* **What the task asks**: Please copy all of the data below line for line, changing nothing.

* **Supplied data**:

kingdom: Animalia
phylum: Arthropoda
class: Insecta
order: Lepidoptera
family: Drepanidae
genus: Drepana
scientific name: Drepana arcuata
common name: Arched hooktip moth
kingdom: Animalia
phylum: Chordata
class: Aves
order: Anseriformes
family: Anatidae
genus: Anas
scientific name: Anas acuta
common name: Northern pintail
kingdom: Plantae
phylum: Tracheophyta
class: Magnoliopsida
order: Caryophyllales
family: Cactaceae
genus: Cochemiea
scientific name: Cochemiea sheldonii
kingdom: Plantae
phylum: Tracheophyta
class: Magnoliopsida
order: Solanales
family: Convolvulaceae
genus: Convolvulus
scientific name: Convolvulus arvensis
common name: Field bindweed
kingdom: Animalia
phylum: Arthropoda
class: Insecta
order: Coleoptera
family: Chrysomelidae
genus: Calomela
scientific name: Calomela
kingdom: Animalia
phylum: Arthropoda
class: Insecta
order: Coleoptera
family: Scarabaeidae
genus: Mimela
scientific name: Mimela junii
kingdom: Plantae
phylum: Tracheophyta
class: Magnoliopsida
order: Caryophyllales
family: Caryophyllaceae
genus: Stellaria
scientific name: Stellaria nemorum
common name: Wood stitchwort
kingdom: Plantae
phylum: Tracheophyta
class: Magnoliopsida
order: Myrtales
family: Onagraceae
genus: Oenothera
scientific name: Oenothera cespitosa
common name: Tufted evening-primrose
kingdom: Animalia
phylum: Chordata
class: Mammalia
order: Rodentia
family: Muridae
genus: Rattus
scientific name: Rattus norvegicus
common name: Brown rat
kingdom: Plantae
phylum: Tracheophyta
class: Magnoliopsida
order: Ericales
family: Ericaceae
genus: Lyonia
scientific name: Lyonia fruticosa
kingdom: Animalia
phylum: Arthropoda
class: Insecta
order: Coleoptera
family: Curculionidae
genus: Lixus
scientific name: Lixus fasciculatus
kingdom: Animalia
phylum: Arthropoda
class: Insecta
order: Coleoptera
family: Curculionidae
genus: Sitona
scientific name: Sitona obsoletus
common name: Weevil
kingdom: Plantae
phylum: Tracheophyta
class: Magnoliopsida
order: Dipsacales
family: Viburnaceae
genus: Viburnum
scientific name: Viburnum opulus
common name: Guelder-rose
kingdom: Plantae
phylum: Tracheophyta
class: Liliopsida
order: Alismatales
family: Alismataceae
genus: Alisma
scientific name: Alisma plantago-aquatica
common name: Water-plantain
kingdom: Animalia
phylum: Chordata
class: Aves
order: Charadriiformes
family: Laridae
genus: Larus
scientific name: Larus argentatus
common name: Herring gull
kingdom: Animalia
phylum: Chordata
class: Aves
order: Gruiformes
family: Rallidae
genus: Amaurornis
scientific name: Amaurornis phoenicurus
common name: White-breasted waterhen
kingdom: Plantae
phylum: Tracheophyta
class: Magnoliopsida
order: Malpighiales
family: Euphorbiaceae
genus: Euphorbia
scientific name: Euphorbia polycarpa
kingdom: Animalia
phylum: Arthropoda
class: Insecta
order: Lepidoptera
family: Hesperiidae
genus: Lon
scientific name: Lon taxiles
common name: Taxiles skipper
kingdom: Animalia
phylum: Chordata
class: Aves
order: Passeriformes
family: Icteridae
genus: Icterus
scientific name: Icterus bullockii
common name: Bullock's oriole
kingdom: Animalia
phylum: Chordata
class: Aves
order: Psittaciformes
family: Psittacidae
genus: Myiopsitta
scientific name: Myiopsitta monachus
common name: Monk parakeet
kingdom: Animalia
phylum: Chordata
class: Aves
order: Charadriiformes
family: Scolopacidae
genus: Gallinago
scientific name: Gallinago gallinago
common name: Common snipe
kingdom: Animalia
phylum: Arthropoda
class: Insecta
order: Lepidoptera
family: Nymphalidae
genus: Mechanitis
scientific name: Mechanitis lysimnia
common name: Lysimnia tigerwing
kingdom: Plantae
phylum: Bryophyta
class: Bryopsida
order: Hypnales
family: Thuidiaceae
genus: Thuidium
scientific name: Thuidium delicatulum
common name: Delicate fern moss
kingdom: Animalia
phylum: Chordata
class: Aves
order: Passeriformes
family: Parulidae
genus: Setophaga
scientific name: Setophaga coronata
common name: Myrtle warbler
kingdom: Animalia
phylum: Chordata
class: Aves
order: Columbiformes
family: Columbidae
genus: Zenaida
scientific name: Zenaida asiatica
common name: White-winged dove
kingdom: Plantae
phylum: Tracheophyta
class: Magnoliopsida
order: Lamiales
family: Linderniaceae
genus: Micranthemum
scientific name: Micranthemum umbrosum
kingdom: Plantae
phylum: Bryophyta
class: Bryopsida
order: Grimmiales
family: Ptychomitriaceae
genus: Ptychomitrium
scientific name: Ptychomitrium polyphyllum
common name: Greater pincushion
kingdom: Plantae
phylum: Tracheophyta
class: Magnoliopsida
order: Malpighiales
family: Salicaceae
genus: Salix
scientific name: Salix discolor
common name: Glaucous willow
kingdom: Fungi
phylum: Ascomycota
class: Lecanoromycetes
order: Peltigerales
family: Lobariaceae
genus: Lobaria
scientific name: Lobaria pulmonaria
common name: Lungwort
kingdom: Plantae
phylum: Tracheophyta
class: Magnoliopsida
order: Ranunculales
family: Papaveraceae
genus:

* **Task output**:
kingdom: Animalia
phylum: Arthropoda
class: Insecta
order: Lepidoptera
family: Drepanidae
genus: Drepana
scientific name: Drepana arcuata
common name: Arched hooktip moth
kingdom: Animalia
phylum: Chordata
class: Aves
order: Anseriformes
family: Anatidae
genus: Anas
scientific name: Anas acuta
common name: Northern pintail
kingdom: Plantae
phylum: Tracheophyta
class: Magnoliopsida
order: Caryophyllales
family: Cactaceae
genus: Cochemiea
scientific name: Cochemiea sheldonii
kingdom: Plantae
phylum: Tracheophyta
class: Magnoliopsida
order: Solanales
family: Convolvulaceae
genus: Convolvulus
scientific name: Convolvulus arvensis
common name: Field bindweed
kingdom: Animalia
phylum: Arthropoda
class: Insecta
order: Coleoptera
family: Chrysomelidae
genus: Calomela
scientific name: Calomela
kingdom: Animalia
phylum: Arthropoda
class: Insecta
order: Coleoptera
family: Scarabaeidae
genus: Mimela
scientific name: Mimela junii
kingdom: Plantae
phylum: Tracheophyta
class: Magnoliopsida
order: Caryophyllales
family: Caryophyllaceae
genus: Stellaria
scientific name: Stellaria nemorum
common name: Wood stitchwort
kingdom: Plantae
phylum: Tracheophyta
class: Magnoliopsida
order: Myrtales
family: Onagraceae
genus: Oenothera
scientific name: Oenothera cespitosa
common name: Tufted evening-primrose
kingdom: Animalia
phylum: Chordata
class: Mammalia
order: Rodentia
family: Muridae
genus: Rattus
scientific name: Rattus norvegicus
common name: Brown rat
kingdom: Plantae
phylum: Tracheophyta
class: Magnoliopsida
order: Ericales
family: Ericaceae
genus: Lyonia
scientific name: Lyonia fruticosa
kingdom: Animalia
phylum: Arthropoda
class: Insecta
order: Coleoptera
family: Curculionidae
genus: Lixus
scientific name: Lixus fasciculatus
kingdom: Animalia
phylum: Arthropoda
class: Insecta
order: Coleoptera
family: Curculionidae
genus: Sitona
scientific name: Sitona obsoletus
common name: Weevil
kingdom: Plantae
phylum: Tracheophyta
class: Magnoliopsida
order: Dipsacales
family: Viburnaceae
genus: Viburnum
scientific name: Viburnum opulus
common name: Guelder-rose
kingdom: Plantae
phylum: Tracheophyta
class: Liliopsida
order: Alismatales
family: Alismataceae
genus: Alisma
scientific name: Alisma plantago-aquatica
common name: Water-plantain
kingdom: Animalia
phylum: Chordata
class: Aves
order: Charadriiformes
family: Laridae
genus: Larus
scientific name: Larus argentatus
common name: Herring gull
kingdom: Animalia
phylum: Chordata
class: Aves
order: Gruiformes
family: Rallidae
genus: Amaurornis
scientific name: Amaurornis phoenicurus
common name: White-breasted waterhen
kingdom: Plantae
phylum: Tracheophyta
class: Magnoliopsida
order: Malpighiales
family: Euphorbiaceae
genus: Euphorbia
scientific name: Euphorbia polycarpa
kingdom: Animalia
phylum: Arthropoda
class: Insecta
order: Lepidoptera
family: Hesperiidae
genus: Lon
scientific name: Lon taxiles
common name: Taxiles skipper
kingdom: Animalia
phylum: Chordata
class: Aves
order: Passeriformes
family: Icteridae
genus: Icterus
scientific name: Icterus bullockii
common name: Bullock's oriole
kingdom: Animalia
phylum: Chordata
class: Aves
order: Psittaciformes
family: Psittacidae
genus: Myiopsitta
scientific name: Myiopsitta monachus
common name: Monk parakeet
kingdom: Animalia
phylum: Chordata
class: Aves
order: Charadriiformes
family: Scolopacidae
genus: Gallinago
scientific name: Gallinago gallinago
common name: Common snipe
kingdom: Animalia
phylum: Arthropoda
class: Insecta
order: Lepidoptera
family: Nymphalidae
genus: Mechanitis
scientific name: Mechanitis lysimnia
common name: Lysimnia tigerwing
kingdom: Plantae
phylum: Bryophyta
class: Bryopsida
order: Hypnales
family: Thuidiaceae
genus: Thuidium
scientific name: Thuidium delicatulum
common name: Delicate fern moss
kingdom: Animalia
phylum: Chordata
class: Aves
order: Passeriformes
family: Parulidae
genus: Setophaga
scientific name: Setophaga coronata
common name: Myrtle warbler
kingdom: Animalia
phylum: Chordata
class: Aves
order: Columbiformes
family: Columbidae
genus: Zenaida
scientific name: Zenaida asiatica
common name: White-winged dove
kingdom: Plantae
phylum: Tracheophyta
class: Magnoliopsida
order: Lamiales
family: Linderniaceae
genus: Micranthemum
scientific name: Micranthemum umbrosum
kingdom: Plantae
phylum: Bryophyta
class: Bryopsida
order: Grimmiales
family: Ptychomitriaceae
genus: Ptychomitrium
scientific name: Ptychomitrium polyphyllum
common name: Greater pincushion
kingdom: Plantae
phylum: Tracheophyta
class: Magnoliopsida
order: Malpighiales
family: Salicaceae
genus: Salix
scientific name: Salix discolor
common name: Glaucous willow
kingdom: Fungi
phylum: Ascomycota
class: Lecanoromycetes
order: Peltigerales
family: Lobariaceae
genus: Lobaria
scientific name: Lobaria pulmonaria
common name: Lungwort
kingdom: Plantae
phylum: Tracheophyta
class: Magnoliopsida
order: Ranunculales
family: Papaveraceae
genus:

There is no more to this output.